Segundo turno. Ao acompanhar o início da apuração das eleições deste domingo, 30, Gilmar Mendes, comemorou o fato de o segundo turno ter ocorrido sem grendes transtornos. "Estamos bastante contentes. (...) A eleição transcorreu com normalidade e era isso que nós desejávamos. Tomamos cuidado em relação a São Luis (MA), em Curitiba (PR), por conta dos conflitos nos colégios, em Porto Alegre (RS) e também no Rio de Janeiro, que demandava atenção especial. Mas tudo ocorreu num quadro de normalidade", afirmou Mendes.

Segundo o TSE, até as 17h54 deste domingo, 814 urnas foram substituídas, o que representa, 0,88% do total, e 309 ocorrências eleitorais foram abertas, das quais 88 resultaram em prisão. Não há casos envolvendo candidatos. O Ceará é o Estado campeão de registros de ocorrências, com 170 casos que não geraram prisão e mais 2 prisões. A maior causa de problemas é a boca de urna. O Rio de Janeiro é o estado com maior número de prisões, 26. Nenhuma seção teve de realizar votação manual.

Mendes acompanhou o início da apuração do segundo turno das eleições municipais às 17h, no Centro de Divulgação das Eleições, no prédio do TSE, em Brasília. A previsão é de que por volta das 20h, o País já conheça os eleitos nas cidades que tiveram segundo turno. Neste horário, ele irá fazer um balanço das eleições em todo o Brasil.

Mendes afirmou que a Justiça Eleitoral teve gastos extras por conta da mudança de local de votação em quatro Estados, decorrente das escolas que estão ocupadas por estudantes. No total, cerca de 700 mil eleitores tiveram de alterar o local de votação.

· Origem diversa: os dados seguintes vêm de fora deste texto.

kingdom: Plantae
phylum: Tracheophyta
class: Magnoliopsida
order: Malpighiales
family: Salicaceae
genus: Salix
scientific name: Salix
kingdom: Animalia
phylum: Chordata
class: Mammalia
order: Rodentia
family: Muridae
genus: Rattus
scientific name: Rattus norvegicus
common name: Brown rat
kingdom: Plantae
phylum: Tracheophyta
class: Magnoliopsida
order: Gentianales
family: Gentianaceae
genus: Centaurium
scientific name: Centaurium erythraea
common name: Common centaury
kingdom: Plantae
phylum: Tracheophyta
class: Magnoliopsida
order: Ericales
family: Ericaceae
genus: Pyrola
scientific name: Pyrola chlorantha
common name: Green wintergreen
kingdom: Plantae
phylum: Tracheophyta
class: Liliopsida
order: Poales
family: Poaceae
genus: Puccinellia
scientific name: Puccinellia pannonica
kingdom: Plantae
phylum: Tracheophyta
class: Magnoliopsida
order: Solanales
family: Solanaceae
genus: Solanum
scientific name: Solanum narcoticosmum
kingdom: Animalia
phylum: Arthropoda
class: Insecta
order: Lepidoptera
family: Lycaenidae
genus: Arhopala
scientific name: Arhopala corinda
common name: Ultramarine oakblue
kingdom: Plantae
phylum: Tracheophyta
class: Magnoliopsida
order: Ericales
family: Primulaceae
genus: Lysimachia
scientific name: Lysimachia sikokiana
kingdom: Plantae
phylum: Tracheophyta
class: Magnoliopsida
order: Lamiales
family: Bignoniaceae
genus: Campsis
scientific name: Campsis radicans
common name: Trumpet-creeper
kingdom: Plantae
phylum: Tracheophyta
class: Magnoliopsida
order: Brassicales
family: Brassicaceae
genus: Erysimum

Nas ocupações, os estudantes protestam contra a medida provisória que prevê a reforma no ensino médio, contra a chamada PEC do Teto, que limita em 20 anos os gastos públicos, incluindo a área de educação, e também contra o projeto Escola Sem Partido, que tramita no Congresso Nacional.

Segundo o ministro, o TSE irá comunicar o total dos gastos extras por conta da mudança de local de votação. "De qualquer forma, a justiça eleitoral tomou todas as providências (...) comunicando os eleitores, porque envolvia um novo endereço. Tudo correu bem", afirmou.

Questionado sobre as candidaturas que ainda estão pendentes de julgamento pelo TSE e, portanto, podem ser anuladas mesmo após a votação, afirmou que este é um problema do novo sistema eleitoral. Ele mencionou que o prazo de campanha foi encurtado, mas também o período de registro de candidatos diminuiu. No total, o tempo das campanhas eleitorais foi reduzido de 90 para 45 dias.

"Nós (TSE) estamos apressando (julgamentos de candidatura), mas não depende apenas de nós. Esse é um problema do modelo eleitoral, que encurtou o prazo de campanha, mas também o prazo de registro”, afirmou o presidente do TSE. Ele apontou que o Congresso realiza um debate sobre esse assunto com intenção de criar uma fase de "pré-registro mais alongada", para que os processos de impugnação de candidatura sejam julgados antes da eleição.